Here are some insights I can offer based on my own experience of losing my mother a year ago, and what I’ve learned from my clients and friends.

It’s bad, but it gets easier.

The first weeks are the worst. You might find it difficult to concentrate and don’t be surprised if you are strangely tired. Daily tasks that used to be easy can become overwhelming when gay men lose their mothers..

You’ll fall into “if only” thoughts.

Most of us experience thoughts like, “She wouldn’t have died if…” Or, “She would have had a better death if…” Or “I should have…”

The famous grief researcher, Elisabeth Kübler-Ross, named this stage of grief as “Bargaining.” Sometimes it is too hard to accept the truth that death just happens and that we have no control over it. Rather than face that lack of control, we assign reasons or find blame.

You might not cry that much.

I loved my mother deeply, but I didn’t cry a lot. There is no right way to express grief. The only “rule” is that it is helpful to feel the painful feelings rather than to repress them.

Your other relationships may get better.

You may become closer to friends or family who didn’t run away from your grief. You probably will become much more empathic to other people who experience grief.

You might fight more with people close to you.

Everything will irritate and upset you more in those first months of grief. If you find yourself impatient with someone or getting into arguments, it’s a good idea to assume that grief is generating the fight even if it doesn’t seem so on the surface.

You’ve joined a club.

There’s a difference between people who have lost a mother and those who have not. Your friends who have not lost a mother may not understand what you are going through.

It comes and goes.

You feel fine, and then you don’t. And it’s hard to predict your moods.

Mothers are scared.

If you were fortunate enough to be well-mothered then you know that good mothers are especially sacred. It’s joyful to put them on a pedestal. And sometimes, to understand our own lives, we also need to remember that they are regular humans, full of flaws. And some of those flaws had a great impact on us.

There are two grievers within you.

You have the adult you, experiencing the loss of the contact you had with your mother as an adult. But you also have the younger, perhaps more profound experience: you are a little boy who lost his mommy. That younger self will need your compassion and attention.

The grief process takes longer than you think for gay men who lose their mothers.
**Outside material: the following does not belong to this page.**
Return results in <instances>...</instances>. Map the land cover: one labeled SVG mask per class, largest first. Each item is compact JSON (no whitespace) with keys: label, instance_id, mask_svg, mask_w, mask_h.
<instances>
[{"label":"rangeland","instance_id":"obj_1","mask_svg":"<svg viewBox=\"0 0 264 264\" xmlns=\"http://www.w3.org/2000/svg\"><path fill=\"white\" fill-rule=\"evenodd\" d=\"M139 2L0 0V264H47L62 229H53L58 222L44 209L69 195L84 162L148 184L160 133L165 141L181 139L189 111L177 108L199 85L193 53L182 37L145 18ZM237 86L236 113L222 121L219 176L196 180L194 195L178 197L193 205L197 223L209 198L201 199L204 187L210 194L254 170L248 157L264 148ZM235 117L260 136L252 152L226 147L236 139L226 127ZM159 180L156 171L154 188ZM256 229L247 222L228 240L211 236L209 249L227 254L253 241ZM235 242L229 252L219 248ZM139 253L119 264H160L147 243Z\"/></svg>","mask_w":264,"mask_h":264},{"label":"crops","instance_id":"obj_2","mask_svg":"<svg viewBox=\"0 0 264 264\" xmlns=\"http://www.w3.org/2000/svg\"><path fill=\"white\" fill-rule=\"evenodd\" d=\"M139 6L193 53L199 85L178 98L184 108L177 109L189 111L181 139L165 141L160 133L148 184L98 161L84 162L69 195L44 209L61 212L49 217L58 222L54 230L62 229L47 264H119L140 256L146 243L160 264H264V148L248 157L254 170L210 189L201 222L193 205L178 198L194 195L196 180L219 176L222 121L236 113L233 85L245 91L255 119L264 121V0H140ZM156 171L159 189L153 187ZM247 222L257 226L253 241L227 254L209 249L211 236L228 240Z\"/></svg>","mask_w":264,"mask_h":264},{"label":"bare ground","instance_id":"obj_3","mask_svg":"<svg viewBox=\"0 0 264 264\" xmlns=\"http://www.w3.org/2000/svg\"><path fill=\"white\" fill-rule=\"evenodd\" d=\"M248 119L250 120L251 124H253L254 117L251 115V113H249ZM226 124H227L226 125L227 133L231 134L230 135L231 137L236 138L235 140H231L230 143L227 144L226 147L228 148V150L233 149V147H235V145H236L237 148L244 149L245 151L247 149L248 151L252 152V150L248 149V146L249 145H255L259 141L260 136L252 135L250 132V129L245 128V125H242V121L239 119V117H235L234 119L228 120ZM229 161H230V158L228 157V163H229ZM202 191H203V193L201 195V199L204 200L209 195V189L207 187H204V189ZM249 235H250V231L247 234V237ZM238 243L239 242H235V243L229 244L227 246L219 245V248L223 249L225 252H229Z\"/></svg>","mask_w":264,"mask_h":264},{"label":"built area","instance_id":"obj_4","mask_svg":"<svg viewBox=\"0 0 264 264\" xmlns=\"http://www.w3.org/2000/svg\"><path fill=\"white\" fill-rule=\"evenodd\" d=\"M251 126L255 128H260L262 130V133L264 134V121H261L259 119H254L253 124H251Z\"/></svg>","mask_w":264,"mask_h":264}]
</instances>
You’ll want the pain to go away as fast as possible. It takes months to feel like yourself again.

Death gets less scary.

Many months after the loss of your mother, you may realize you got through it, and it no longer causes the same disturbing pain. You survived an important loss and came through the other side. You know—not just intellectually but in your bones—that you can get through loss.

It’s okay to feel relief.

While you feel sadness, you may also feel some relief when your mother dies. That’s normal. Parts of your life may be easier. You may have less obligation. You are no longer going through the worry and uncertainty about her illness.

Eventually, after all the ups and downs, you are left with the feeling of love.

If you loved your mother, that’s what will stay with you when the other feelings settle down.

While our culture is becoming increasingly good about talking about subjects that were once considered taboo, death is something that our society avoids talking about. It’s one event that we are all guaranteed to experience but most of us pretend it doesn’t exist.

Grief is a natural, built-in, healing process. If we don’t get in its way, it will take us on a path to feeling better. We don’t have to “do” anything for it to work.

Sometimes our logical nature tries to stop the grieving process. Intellectual thoughts such as, “I only saw her twice a year so what real difference does it make in my life?” can block our feelings. Unexpressed grief can get us into trouble. The repressed feelings will be expressed but in a less helpful way. If we don’t befriend grief, it’s possible to get stuck in anxiety, depression, loneliness, anger, or addiction.

If we were lucky, our mothers gave us the model of unconditional love, which is perhaps the most healing experience on the planet. The loss of that is impossible to replace. So give yourself a lot of time and space to grieve its loss.